Published by MEXEM News

July 26, 2024
(GMT+2)
Published - November 8, 2022 @ 3:57 PM (EET)

After new rules threatened to cost Nvidia Corp. (NASDAQ:NVDA) hundreds of millions of lost revenue, the most valuable chipmaker in the US has begun offering an alternative processor for customers in China to soften the blow from recently imposed US export restrictions.


Branded the A800 GPU, Nvidia said in a statement Monday the new graphics-processing chip went into production in the third quarter and will serve as an alternative to the A100 model.

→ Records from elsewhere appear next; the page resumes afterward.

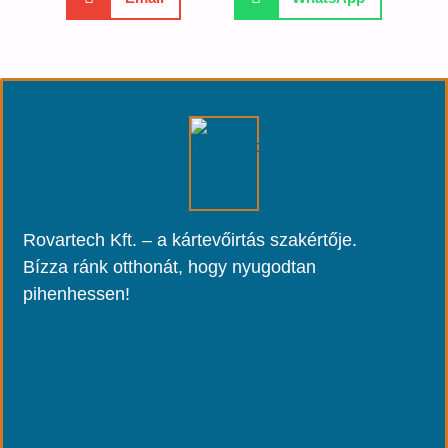
Rovartech Kft. – a kártevőirtás szakértője.
Bízza ránk otthonát, hogy nyugodtan
pihenhessen!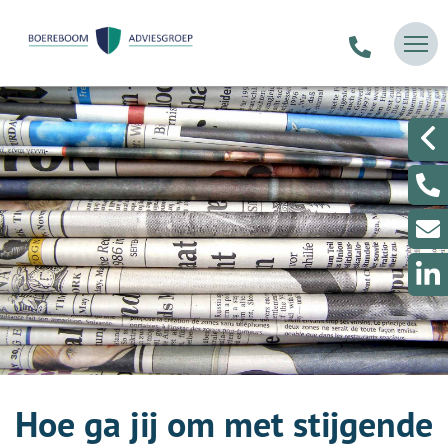
Hoe ga jij om met stijgende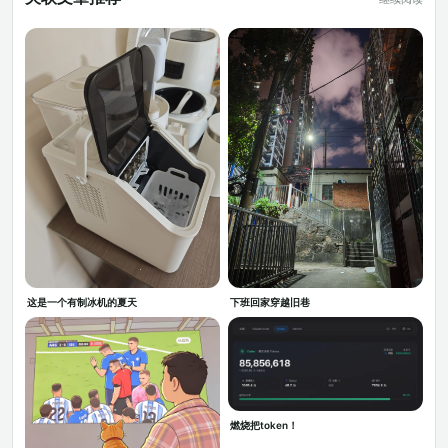
这是一个有制冰机的夏天
下班回家穿越旧巷
燃烧把token！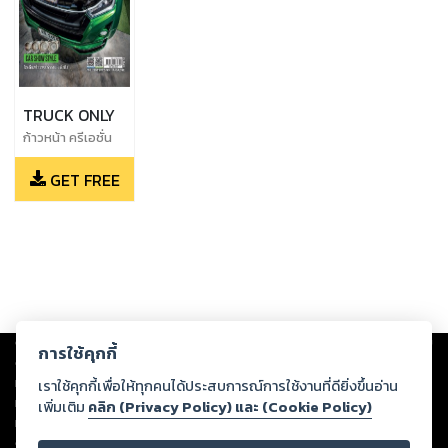
TRUCK ONLY
ก้าวหน้า ครีเอชั่น
GET FREE
Copyright ©
2026
Storylog Co., Ltd. - สตอรี่ล็อกขอสงวนสิทธิ์ไม่รับผิดชอบ
การใช้คุกกี้
ต่อผลงานหรือเนื้อหาใดที่อัปโหลดผ่านเว็บไซต์และปรากฏว่าละเมิดสิทธิใน
ทรัพย์สินทางปัญญาของบุคคลอื่นหรือขัดต่อกฎหมายและศีลธรรม ดังนั้น ผู้อ่าน
เราใช้คุกกี้เพื่อให้ทุกคนได้ประสบการณ์การใช้งานที่ดียิ่งขึ้นอ่าน
ทุกท่านโปรดใช้วิจารณญาณในการกลั่นกรองด้วยตนเอง และหากท่านพบว่าส่วน
เพิ่มเติม
คลิก (Privacy Policy) และ (Cookie Policy)
หนึ่งส่วนใดขัดต่อกฎหมายและศีลธรรม กรุณาแจ้งมายังบริษัท เพื่อทีมงานจะได้
ดำเนินการในทันที ทั้งนี้ ทางสตอรี่ล็อกขอสงวนลิขสิทธิ์ตามพระราชบัญญัติ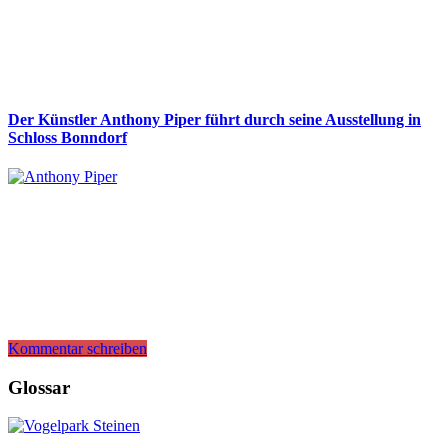
Der Künstler Anthony Piper führt durch seine Ausstellung in
Schloss Bonndorf
Kommentar schreiben
Glossar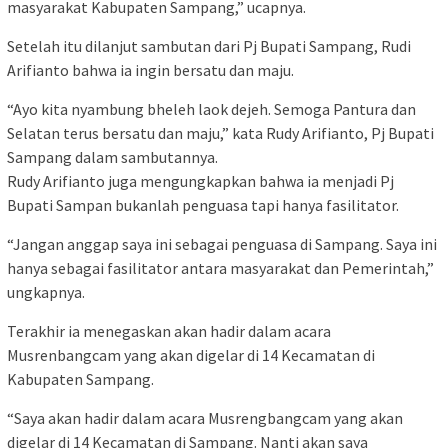
masyarakat Kabupaten Sampang,” ucapnya.
Setelah itu dilanjut sambutan dari Pj Bupati Sampang, Rudi
Arifianto bahwa ia ingin bersatu dan maju.
“Ayo kita nyambung bheleh laok dejeh. Semoga Pantura dan
Selatan terus bersatu dan maju,” kata Rudy Arifianto, Pj Bupati
Sampang dalam sambutannya.
Rudy Arifianto juga mengungkapkan bahwa ia menjadi Pj
Bupati Sampan bukanlah penguasa tapi hanya fasilitator.
“Jangan anggap saya ini sebagai penguasa di Sampang. Saya ini
hanya sebagai fasilitator antara masyarakat dan Pemerintah,”
ungkapnya.
Terakhir ia menegaskan akan hadir dalam acara
Musrenbangcam yang akan digelar di 14 Kecamatan di
Kabupaten Sampang.
“Saya akan hadir dalam acara Musrengbangcam yang akan
digelar di 14 Kecamatan di Sampang. Nanti akan saya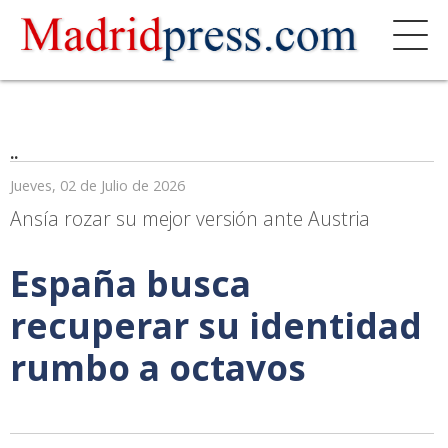
..
Jueves, 02 de Julio de 2026
Ansía rozar su mejor versión ante Austria
España busca
recuperar su identidad
rumbo a octavos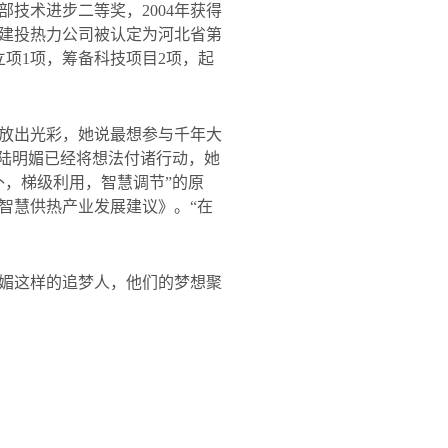
部技术进步二等奖，
2004
年获得
建投热力公司被认定为河北省第
立项
1
项，筹备科技项目
2
项，起
放出光彩，她说最想参与千年大
的陆明媚已经将想法付诸行动，她
补，梯级利用，智慧调节”的原
智慧供热产业发展建议》。“在
媚这样的追梦人，他们的梦想聚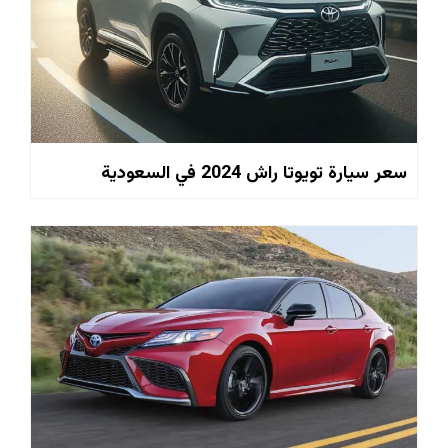
سعر سيارة تويوتا راش 2024 في السعودية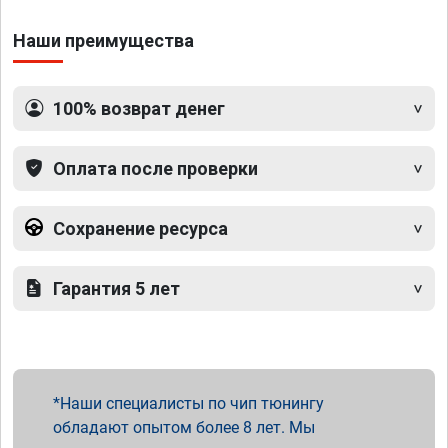
Наши преимущества
100% возврат денег
Оплата после проверки
Сохранение ресурса
Гарантия 5 лет
Наши специалисты по чип тюнингу
обладают опытом более 8 лет. Мы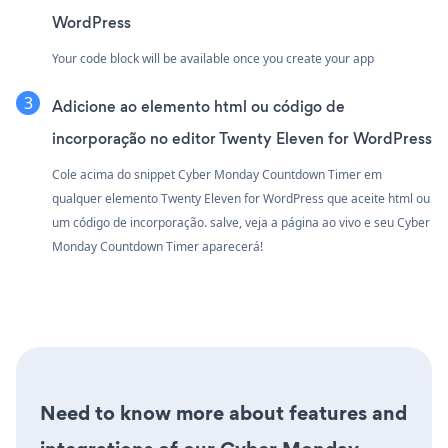
WordPress
Your code block will be available once you create your app
Adicione ao elemento html ou código de
incorporação no editor Twenty Eleven for WordPress
Cole acima do snippet Cyber Monday Countdown Timer em
qualquer elemento Twenty Eleven for WordPress que aceite html ou
um código de incorporação. salve, veja a página ao vivo e seu Cyber
Monday Countdown Timer aparecerá!
Need to know more about features and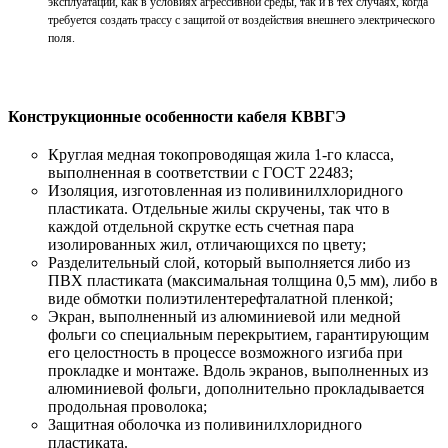
эксплуатации, как в условиях агрессивной среды, так и в тех случаях, когда
требуется создать трассу с защитой от воздействия внешнего электрического
поля.
Конструкционные особенности кабеля КВВГЭ
Круглая медная токопроводящая жила 1-го класса,
выполненная в соответствии с ГОСТ 22483;
Изоляция, изготовленная из поливинилхлоридного
пластиката. Отдельные жилы скручены, так что в
каждой отдельной скрутке есть счетная пара
изолированных жил, отличающихся по цвету;
Разделительный слой, который выполняется либо из
ПВХ пластиката (максимальная толщина 0,5 мм), либо в
виде обмотки полиэтилентерефталатной пленкой;
Экран, выполненный из алюминиевой или медной
фольги со специальным перекрытием, гарантирующим
его целостность в процессе возможного изгиба при
прокладке и монтаже. Вдоль экранов, выполненных из
алюминиевой фольги, дополнительно прокладывается
продольная проволока;
Защитная оболочка из поливинилхлоридного
пластиката.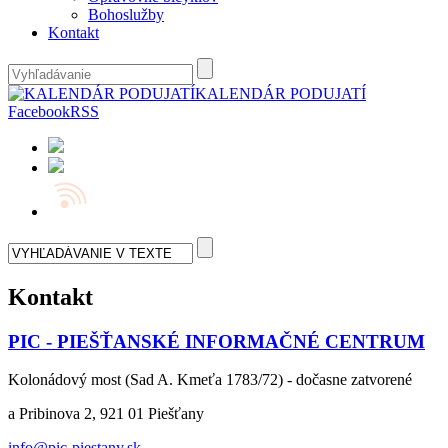
Bohoslužby
Kontakt
KALENDÁR PODUJATÍ
Facebook
RSS
Kontakt
PIC - PIEŠŤANSKÉ INFORMAČNÉ CENTRUM
Kolonádový most (Sad A. Kmeťa 1783/72) - dočasne zatvorené
a Pribinova 2, 921 01 Piešťany
info@pic-piestany.sk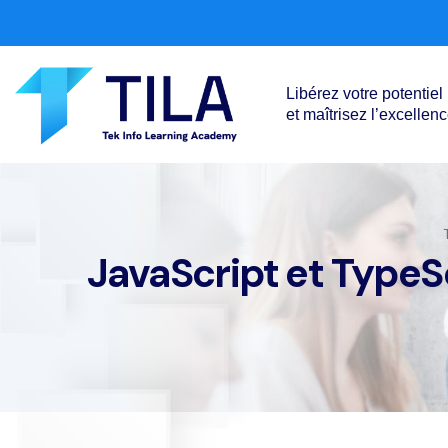
Libérez votre potentiel
et maîtrisez l’excellen
JavaScript et TypeS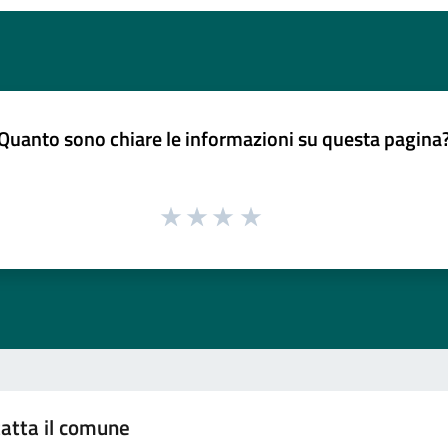
Quanto sono chiare le informazioni su questa pagina
atta il comune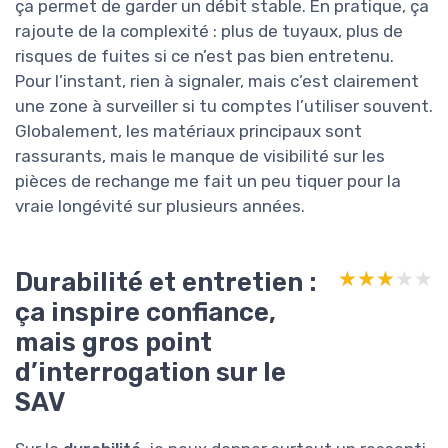
ça permet de garder un débit stable. En pratique, ça
rajoute de la complexité : plus de tuyaux, plus de
risques de fuites si ce n’est pas bien entretenu.
Pour l’instant, rien à signaler, mais c’est clairement
une zone à surveiller si tu comptes l’utiliser souvent.
Globalement, les matériaux principaux sont
rassurants, mais le manque de visibilité sur les
pièces de rechange me fait un peu tiquer pour la
vraie longévité sur plusieurs années.
Durabilité et entretien :
★★★★★
★★★★★
ça inspire confiance,
mais gros point
d’interrogation sur le
SAV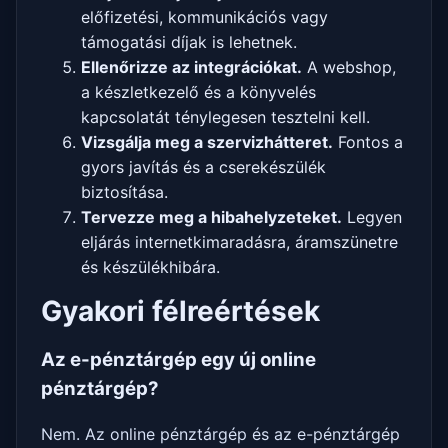
előfizetési, kommunikációs vagy
támogatási díjak is lehetnek.
Ellenőrizze az integrációkat.
A webshop,
a készletkezelő és a könyvelés
kapcsolatát ténylegesen tesztelni kell.
Vizsgálja meg a szervizhátteret.
Fontos a
gyors javítás és a cserekészülék
biztosítása.
Tervezze meg a hibahelyzeteket.
Legyen
eljárás internetkimaradásra, áramszünetre
és készülékhibára.
Gyakori félreértések
Az e-pénztárgép egy új online
pénztárgép?
Nem. Az online pénztárgép és az e-pénztárgép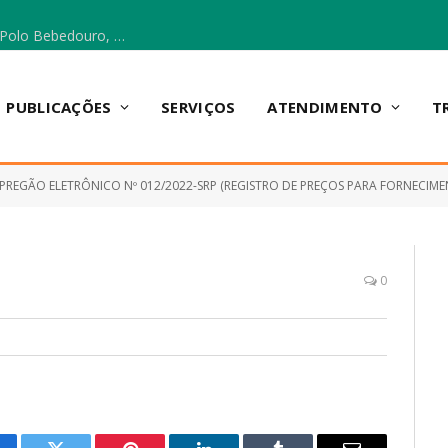
Escola Municipal Vicentina Vieira dos Santos, no Polo Bebedouro, recebeu materiais para a implantação do Cantinho da Leitura e da Sala Multidisciplinar.
PUBLICAÇÕES
SERVIÇOS
ATENDIMENTO
T
PREGÃO ELETRÔNICO Nº 012/2022-SRP (REGISTRO DE PREÇOS PARA FORNECIMENTO DE GÁS OXIGÊN
0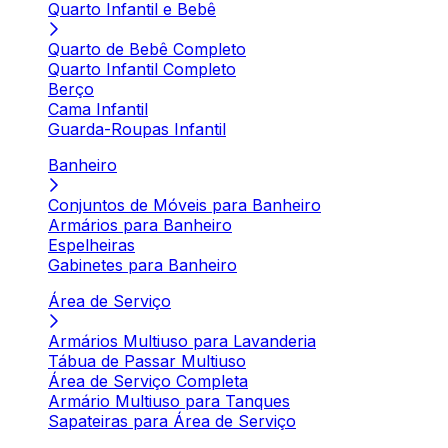
Quarto Infantil e Bebê
Quarto de Bebê Completo
Quarto Infantil Completo
Berço
Cama Infantil
Guarda-Roupas Infantil
Banheiro
Conjuntos de Móveis para Banheiro
Armários para Banheiro
Espelheiras
Gabinetes para Banheiro
Área de Serviço
Armários Multiuso para Lavanderia
Tábua de Passar Multiuso
Área de Serviço Completa
Armário Multiuso para Tanques
Sapateiras para Área de Serviço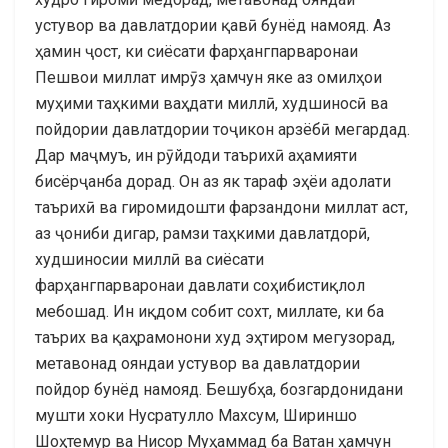
устувор ва давлатдории қавӣ бунёд намояд. Аз
ҳамин ҷост, ки сиёсати фарҳангпарваронаи
Пешвои миллат имрӯз ҳамчун яке аз омилҳои
муҳими таҳкими ваҳдати миллӣ, худшиносӣ ва
пойдории давлатдории тоҷикон арзёбӣ мегардад.
Дар маҷмуъ, ин рӯйдоди таърихӣ аҳамияти
бисёрҷанба дорад. Он аз як тараф эҳёи адолати
таърихӣ ва гиромидошти фарзандони миллат аст,
аз ҷониби дигар, рамзи таҳкими давлатдорӣ,
худшиносии миллӣ ва сиёсати
фарҳангпарваронаи давлати соҳибистиқлол
мебошад. Ин иқдом собит сохт, миллате, ки ба
таърих ва қаҳрамонони худ эҳтиром мегузорад,
метавонад ояндаи устувор ва давлатдории
пойдор бунёд намояд. Бешубҳа, бозгардонидани
мушти хоки Нусратулло Махсум, Шириншо
Шоҳтемур ва Нисор Муҳаммад ба Ватан ҳамчун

The company said the A800 chip meets the US government's test for reduced export control, with limitations that would hamper its use in AI models or supercomputers.


WHY IT MATTERS


Earlier this year, Nvidia shocked investors when it said it was banned from selling its A100 and upcoming H100 products to Chinese customers without special government approval.


The change could put around $400 million in sales, or roughly 11% of expected data center revenues, at risk if its clients opt not to purchase alternative products.  According to Nvidia, about a quarter of the company's $26.9 billion in revenue in its most recent fiscal year came from China and Hong Kong.


Concerned that the Chinese military might use the processors, the Biden administration expanded the restrictions last month, escalating tension between the two countries and adding new hurdles for US chipmakers already facing a demand slowdown.


Alongside other performance thresholds, the restrictions limit the interconnect bandwidth of chips that could be exported to China to less than 600 gigabytes per second.  


Where the A100 has the equivalent bandwidth, the A800 can send only 400 gigabytes and "cannot be programmed to exceed it," management said.


MARKET SENTIMENT


Trimming Nvidia's six-month decline to around 13.4%, Nvidia shares were marked 2.44% higher in pre-market trading, indicating an opening bell price of $146.50 per share.


Based on 32 analysts' ratings tracked by TipRanks in the last three months, the stock currently has a Moderate Buy consensus.  The average price target of $195.52 implies an upside potential of 36.72%.